1°) ce serait une faute très grave de sous-estimer le danger impérialiste. Dans ces conditions, il n’est de l’intérêt d’aucun patriote et révolutionnaire de transformer les contradictions réelles existantes en antagonismes préjudiciables à l’unité dans la lutte anti-impérialiste, dont dépend tout le sort de l’Algérie.

2°) il est possible d’arriver à une solution à partir des données de la situation actuelle, aussi regrettable que cette dernière paraisse aux uns et aux autres. A condition, selon nous, que les actes et les objectifs immédiats proposés se traduisent non par des reculs favorables à la réaction, mais par une évolution constante vers la démocratisation, vers des améliorations progressistes continues, qui, en libérant les énergies, les luttes et la vigilance populaires, créeront des conditions favorables aux profonds changements ultérieurs souhaités

Chaque fois que la situation paraît mûre pour une discussion fructueuse menée dans cet esprit en vue de l’unité d’action entre forces progressistes et anti-impérialistes, nous en sommes les premiers heureux et faisons tout pour qu’elle débouche sur un succès. Sinon, nous poursuivons patiemment notre lutte et notre activité unitaire contre la réaction et l’impérialisme, en nous appuyant sur les masses, afin de faire mûrir un jour ou l’autre de telles conditions favorables.

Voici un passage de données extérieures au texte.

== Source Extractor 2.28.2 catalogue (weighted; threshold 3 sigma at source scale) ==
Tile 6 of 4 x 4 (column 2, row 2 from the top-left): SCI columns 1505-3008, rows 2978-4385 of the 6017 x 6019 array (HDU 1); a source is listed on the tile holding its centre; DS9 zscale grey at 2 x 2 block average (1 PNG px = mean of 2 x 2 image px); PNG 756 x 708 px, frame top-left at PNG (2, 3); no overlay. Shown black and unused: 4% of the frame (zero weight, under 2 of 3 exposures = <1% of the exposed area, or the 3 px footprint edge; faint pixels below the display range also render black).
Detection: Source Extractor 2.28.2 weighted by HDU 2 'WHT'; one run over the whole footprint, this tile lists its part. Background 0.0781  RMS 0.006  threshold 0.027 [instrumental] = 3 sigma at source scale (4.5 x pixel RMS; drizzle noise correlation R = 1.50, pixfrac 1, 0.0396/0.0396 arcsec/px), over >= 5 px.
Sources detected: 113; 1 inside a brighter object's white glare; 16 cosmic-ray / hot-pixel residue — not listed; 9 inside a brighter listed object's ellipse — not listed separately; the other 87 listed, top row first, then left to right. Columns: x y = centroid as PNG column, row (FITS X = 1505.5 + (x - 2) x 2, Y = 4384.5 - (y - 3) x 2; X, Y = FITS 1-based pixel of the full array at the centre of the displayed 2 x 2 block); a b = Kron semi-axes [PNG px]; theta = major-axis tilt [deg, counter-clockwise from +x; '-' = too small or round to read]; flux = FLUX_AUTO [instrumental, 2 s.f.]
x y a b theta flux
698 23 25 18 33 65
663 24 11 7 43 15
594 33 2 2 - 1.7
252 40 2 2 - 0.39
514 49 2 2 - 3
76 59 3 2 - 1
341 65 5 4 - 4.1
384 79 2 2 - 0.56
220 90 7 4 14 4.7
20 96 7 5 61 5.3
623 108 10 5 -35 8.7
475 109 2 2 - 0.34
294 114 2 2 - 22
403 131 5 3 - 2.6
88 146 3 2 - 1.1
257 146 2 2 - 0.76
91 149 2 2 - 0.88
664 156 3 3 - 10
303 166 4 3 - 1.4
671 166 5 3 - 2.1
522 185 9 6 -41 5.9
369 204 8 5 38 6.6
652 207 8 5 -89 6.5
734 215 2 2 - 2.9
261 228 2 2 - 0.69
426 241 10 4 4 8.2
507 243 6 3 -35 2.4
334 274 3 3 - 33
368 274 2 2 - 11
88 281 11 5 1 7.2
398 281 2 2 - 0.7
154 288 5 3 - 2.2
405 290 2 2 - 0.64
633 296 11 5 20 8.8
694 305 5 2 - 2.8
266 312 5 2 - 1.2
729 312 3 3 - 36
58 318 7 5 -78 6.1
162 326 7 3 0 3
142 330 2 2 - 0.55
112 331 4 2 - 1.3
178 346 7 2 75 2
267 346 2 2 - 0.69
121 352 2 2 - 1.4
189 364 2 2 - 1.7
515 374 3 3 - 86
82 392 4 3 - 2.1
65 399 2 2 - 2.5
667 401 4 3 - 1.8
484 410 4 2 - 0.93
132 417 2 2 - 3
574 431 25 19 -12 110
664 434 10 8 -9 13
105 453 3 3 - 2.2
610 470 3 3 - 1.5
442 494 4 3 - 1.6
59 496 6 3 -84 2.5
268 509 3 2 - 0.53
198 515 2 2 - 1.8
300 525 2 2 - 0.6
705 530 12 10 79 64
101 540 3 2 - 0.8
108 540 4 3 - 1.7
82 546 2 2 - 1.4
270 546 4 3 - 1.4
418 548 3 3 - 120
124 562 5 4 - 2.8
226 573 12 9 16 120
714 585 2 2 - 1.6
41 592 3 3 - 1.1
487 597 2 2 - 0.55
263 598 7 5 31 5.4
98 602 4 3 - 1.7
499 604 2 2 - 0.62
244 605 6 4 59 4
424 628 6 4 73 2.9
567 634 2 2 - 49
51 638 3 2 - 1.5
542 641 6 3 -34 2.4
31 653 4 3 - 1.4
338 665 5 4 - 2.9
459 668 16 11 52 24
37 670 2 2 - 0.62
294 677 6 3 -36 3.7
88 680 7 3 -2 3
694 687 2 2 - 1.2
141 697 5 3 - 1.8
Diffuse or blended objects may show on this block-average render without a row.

C’est donc dans cet esprit que nous poursuivons nos efforts car nous ne sommes attachés à aucune lutte de clan, nous avons conscience de mener une lutte de longue haleine en vue de la transformation radicale des rapports de production dans notre pays, idéal qui, inévitablement, rassemble et rassemblera dans une lutte unie les révolutionnaires et anti-impérialistes les plus conséquents.

En espérant que cette lettre dont nous nous excusons de la longueur aura contribué à éclairer à la fois certains aspects de nos divergences et les domaines dans lesquels nos points de vue peuvent se rejoindre, ce qui ne peut qu’être mutuellement bénéfique, nous vous prions d’agréer, Monsieur le Président, l’expression de nos sentiments patriotiques et révolutionnaires.